Dayana Sáez anunció el cierre de Flashi, su proyecto comercial que estuvo activo durante dos años y medio. Lejos de presentar la decisión como una derrota, la creadora y emprendedora panameña utilizó sus redes para abrir una conversación poco común: el valor de cerrar ciclos cuando algo deja de alinearse con quien eres.
En su comunicado, Dayana explicó que Flashi nació con ilusión y propósito, y que durante ese tiempo se entregó por completo, probando distintos caminos, aprendiendo, viajando y transformándose junto al negocio. Sin embargo, reconoció que así como el proyecto evolucionó, ella también cambió, y llegó el momento de escuchar(se) y ser fiel a lo que hoy la representa.
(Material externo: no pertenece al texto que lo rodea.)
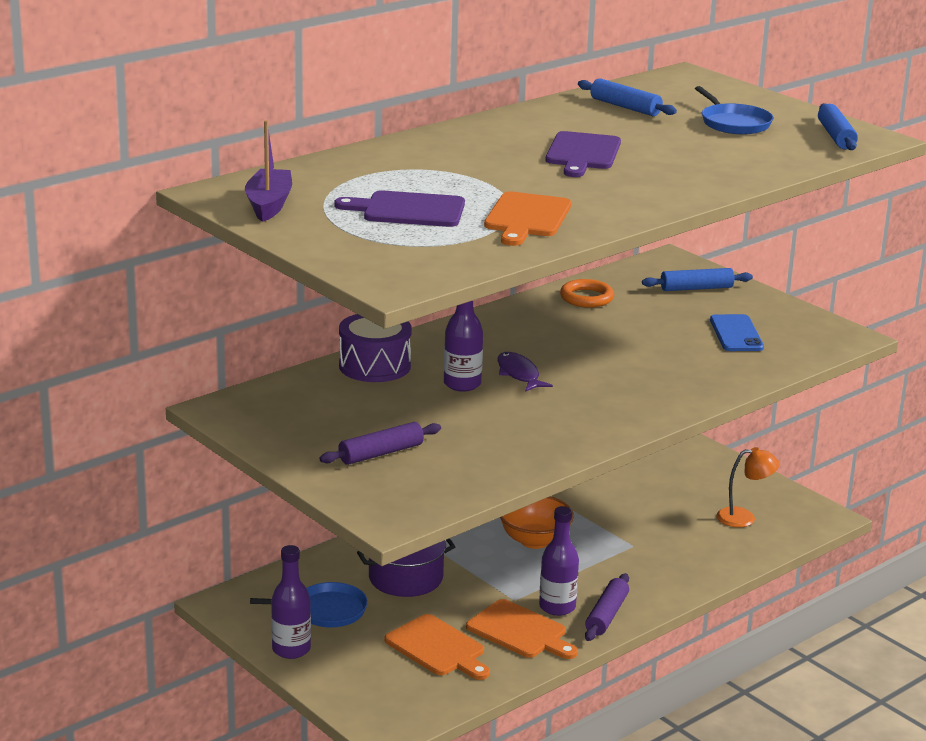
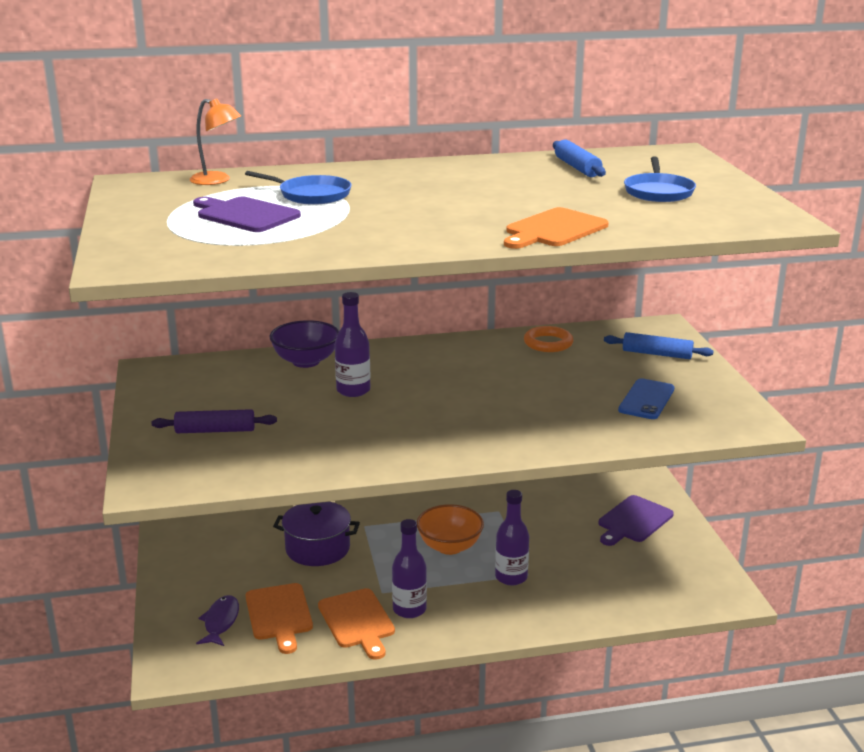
camera: 30 degrees right, 0 degrees up
purple boat [245,120,292,222] -> none
blue pan [250,582,368,627] -> blue pan moved to [245,171,352,205]
purple bottle [271,545,311,659] -> purple bottle moved to [495,490,529,585]
purple drum [339,314,412,382] -> purple bowl [269,320,339,368]
orange cutting board [484,191,571,246] -> orange cutting board moved to [504,207,609,249]
purple fish [497,352,553,392] -> purple fish moved to [196,595,239,646]
purple cutting board [546,131,621,177] -> purple cutting board moved to [599,495,674,546]
purple rolling pin [585,573,629,641] -> none
orange lamp [716,447,780,527] -> orange lamp moved to [190,99,241,185]
blue rolling pin [818,103,858,150] -> none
“Abrir negocios está lleno de miedos. Cerrarlos también. Es igual de difícil”, escribió, dejando claro que socialmente se romantiza el inicio, pero se estigmatiza el final. Para Sáez, el verdadero fracaso no es cerrar, sino quedarse por miedo a la etiqueta o a la opinión ajena en algo que ya no funciona.
La emprendedora también destacó la importancia de soltar, incluso cuando un proyecto ha cumplido su propósito, y agradeció a quienes confiaron en Flashi, es decir su equipo, sus clientas, su esposo y su entorno cercano. Aseguró sentirse orgullosa del impacto logrado, del empleo generado y de haber apostado por un consumo más consciente.
Dayana cerró este capítulo con gratitud y sin pena, recordando que la vida no se mide solo por lo que se construye, sino también por cómo se sabe despedir, reafirmando que a veces cerrar una puerta es el paso necesario para descubrir lo verdadero.
“Nos queda mucho por intentar y por vivir”, concluyó, dejando claro que este no es un final, sino una pausa valiente para volver a empezar.
Flashi fue un negocio que permitía alquilar piezas de marcas populares para ocasiones especiales, promoviendo la sostenibilidad y el estilo.